The two nations had already fought three wars in 50 years and it seemed another war was imminent, until intensive international diplomacy brought the neighbors back from the brink.

India's army chief said Monday that Pakistan's nuclear capability would not have deterred it.

"We were absolutely ready to go to war. Our forces were well located," Press Trust of India quoted Gen. Sunderajan Padmanabhan as saying. "Such a decision (on whether to go to war) is ultimately a political decision."

Tensions eased recently as both sides said they were stepping back from their war footing. After massing over a million troops along their common border, India announced in October that it began pulling back its troops. Last month Pakistan said it was doing the same.

India and Pakistan conducted underground nuclear tests in 1998, prompting international condemnation and sanctions against both countries. But the economic penalties were lifted after Pakistan became an ally of the anti-terrorist coalition following the Sept. 11 attacks.

The United States was particularly anxious to avoid an Indian-Pakistani war at a time when it depended heavily on Pakistani support as it waged its war in Afghanistan, Pakistan's neighbor to the west.

India and Pakistan insist they're responsible atomic powers. Each has ballistic missiles capable of carrying nuclear warheads deep into each other's territory.

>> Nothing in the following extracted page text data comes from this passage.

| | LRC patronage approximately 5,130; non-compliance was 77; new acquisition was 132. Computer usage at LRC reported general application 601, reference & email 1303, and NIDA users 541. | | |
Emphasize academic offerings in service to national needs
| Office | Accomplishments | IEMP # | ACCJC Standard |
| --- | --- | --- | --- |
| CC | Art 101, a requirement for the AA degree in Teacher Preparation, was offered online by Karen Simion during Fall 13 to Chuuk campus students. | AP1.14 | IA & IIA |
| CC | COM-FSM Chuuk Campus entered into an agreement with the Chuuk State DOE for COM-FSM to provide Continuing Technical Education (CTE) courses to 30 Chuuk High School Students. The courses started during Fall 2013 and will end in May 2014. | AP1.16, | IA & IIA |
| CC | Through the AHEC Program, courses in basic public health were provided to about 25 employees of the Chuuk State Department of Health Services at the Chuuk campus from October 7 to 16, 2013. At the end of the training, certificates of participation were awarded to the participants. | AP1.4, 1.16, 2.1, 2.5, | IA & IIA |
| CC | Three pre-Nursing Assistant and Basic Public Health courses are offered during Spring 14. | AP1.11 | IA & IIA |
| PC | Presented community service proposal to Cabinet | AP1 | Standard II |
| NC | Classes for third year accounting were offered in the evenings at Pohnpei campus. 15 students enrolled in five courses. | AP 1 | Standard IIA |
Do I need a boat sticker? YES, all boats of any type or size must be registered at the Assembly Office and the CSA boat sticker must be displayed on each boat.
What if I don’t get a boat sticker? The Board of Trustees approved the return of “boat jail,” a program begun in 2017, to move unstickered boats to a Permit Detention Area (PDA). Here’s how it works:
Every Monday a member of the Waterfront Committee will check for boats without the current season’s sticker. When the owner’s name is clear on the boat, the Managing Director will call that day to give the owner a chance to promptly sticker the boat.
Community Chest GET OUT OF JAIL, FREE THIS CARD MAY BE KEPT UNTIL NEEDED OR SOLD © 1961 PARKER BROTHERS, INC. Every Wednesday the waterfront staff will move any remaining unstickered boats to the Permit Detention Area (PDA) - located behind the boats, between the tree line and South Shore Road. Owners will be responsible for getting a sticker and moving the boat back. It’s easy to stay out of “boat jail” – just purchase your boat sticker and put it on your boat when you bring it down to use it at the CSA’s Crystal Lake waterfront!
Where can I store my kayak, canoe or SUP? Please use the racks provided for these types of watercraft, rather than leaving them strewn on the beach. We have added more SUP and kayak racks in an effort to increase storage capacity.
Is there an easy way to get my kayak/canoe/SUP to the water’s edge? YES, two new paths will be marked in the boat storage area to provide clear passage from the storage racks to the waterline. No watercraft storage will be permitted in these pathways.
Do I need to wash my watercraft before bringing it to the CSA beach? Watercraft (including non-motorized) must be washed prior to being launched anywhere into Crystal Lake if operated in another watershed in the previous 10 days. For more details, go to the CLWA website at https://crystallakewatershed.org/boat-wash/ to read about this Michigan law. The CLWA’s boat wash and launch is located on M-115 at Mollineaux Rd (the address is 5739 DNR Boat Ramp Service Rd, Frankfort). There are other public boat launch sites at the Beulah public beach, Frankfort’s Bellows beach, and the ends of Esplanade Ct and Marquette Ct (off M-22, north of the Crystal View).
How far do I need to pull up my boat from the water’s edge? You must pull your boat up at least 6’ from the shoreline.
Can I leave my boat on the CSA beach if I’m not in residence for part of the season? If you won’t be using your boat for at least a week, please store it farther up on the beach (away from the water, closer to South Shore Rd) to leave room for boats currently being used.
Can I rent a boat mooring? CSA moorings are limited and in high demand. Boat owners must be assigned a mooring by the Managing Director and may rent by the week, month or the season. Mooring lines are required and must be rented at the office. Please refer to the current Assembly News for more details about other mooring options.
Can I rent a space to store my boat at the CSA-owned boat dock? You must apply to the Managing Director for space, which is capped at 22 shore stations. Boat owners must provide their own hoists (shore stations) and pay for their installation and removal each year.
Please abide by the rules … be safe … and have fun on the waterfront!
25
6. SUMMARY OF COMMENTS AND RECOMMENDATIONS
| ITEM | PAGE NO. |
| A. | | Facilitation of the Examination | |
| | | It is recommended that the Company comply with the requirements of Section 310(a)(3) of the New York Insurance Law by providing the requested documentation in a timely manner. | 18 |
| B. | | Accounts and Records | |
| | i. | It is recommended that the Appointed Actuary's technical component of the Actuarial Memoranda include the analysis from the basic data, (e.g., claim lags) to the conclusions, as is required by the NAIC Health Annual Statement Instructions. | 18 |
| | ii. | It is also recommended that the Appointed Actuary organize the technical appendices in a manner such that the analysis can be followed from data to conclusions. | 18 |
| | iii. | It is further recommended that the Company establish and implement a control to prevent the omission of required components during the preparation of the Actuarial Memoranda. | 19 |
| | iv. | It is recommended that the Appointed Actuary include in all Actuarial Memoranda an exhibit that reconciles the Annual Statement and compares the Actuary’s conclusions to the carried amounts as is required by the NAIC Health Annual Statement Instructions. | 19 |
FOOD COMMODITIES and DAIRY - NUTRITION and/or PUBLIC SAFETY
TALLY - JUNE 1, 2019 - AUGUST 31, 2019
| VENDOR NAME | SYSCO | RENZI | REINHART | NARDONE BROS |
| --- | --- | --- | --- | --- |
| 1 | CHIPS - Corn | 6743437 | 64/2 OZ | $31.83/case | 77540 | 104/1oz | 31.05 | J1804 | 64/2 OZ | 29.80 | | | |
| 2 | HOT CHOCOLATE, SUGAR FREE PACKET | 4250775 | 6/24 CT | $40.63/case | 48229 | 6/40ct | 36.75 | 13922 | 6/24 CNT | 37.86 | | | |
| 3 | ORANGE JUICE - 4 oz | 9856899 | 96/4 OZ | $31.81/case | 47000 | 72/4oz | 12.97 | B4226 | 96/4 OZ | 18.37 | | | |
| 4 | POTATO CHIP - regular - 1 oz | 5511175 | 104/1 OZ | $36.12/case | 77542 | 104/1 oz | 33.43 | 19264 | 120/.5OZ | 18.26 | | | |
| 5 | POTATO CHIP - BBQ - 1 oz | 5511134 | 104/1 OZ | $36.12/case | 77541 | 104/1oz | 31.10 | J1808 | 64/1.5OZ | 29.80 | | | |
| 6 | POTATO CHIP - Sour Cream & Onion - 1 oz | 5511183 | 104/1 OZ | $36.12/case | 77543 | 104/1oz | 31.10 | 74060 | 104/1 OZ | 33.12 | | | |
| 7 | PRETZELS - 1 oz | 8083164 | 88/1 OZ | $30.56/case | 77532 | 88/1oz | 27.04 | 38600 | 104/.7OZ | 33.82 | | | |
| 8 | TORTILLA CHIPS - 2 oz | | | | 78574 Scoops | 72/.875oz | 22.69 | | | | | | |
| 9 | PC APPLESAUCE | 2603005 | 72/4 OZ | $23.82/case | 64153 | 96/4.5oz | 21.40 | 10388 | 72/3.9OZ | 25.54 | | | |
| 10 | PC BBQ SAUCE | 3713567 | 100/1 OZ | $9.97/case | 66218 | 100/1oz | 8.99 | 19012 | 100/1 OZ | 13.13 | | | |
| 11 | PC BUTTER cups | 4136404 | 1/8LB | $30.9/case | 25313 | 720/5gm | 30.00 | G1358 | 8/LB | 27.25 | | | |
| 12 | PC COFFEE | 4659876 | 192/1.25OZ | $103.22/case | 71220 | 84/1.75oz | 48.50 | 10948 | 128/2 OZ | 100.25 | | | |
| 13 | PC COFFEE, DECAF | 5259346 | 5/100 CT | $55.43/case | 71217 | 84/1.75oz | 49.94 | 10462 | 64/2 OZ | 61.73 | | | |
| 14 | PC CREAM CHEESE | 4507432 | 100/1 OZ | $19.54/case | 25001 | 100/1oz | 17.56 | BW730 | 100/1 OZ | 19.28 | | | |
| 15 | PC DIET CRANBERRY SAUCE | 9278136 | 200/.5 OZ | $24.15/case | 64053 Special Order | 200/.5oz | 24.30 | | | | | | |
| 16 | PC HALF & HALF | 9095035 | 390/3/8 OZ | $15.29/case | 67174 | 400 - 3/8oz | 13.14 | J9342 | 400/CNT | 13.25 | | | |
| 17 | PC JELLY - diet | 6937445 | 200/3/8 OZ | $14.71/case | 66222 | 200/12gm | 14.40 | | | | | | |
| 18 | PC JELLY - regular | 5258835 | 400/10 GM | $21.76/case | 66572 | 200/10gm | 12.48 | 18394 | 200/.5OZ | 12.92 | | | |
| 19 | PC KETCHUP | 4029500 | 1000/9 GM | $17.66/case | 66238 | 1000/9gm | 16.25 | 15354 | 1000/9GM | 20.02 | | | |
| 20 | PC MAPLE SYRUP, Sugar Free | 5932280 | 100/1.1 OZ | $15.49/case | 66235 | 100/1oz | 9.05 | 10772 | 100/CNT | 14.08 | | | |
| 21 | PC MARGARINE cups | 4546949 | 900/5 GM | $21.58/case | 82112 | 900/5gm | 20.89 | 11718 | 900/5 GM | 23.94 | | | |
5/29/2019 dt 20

Pakistan and India share a 1,800-mile border, a section of which is a cease-fire line that divides Kashmir. Both claim the largely Muslim region in its entirety and have fought two wars over it.

Pakistan-backed militants have been waging a bloody secessionist uprising in Indian Kashmir since 1989 that has killed more than 61,000 people. Militants want either outright independence or union with Islamic Pakistan. Kashmir is India's only Muslim majority state in the predominantly Hindu country.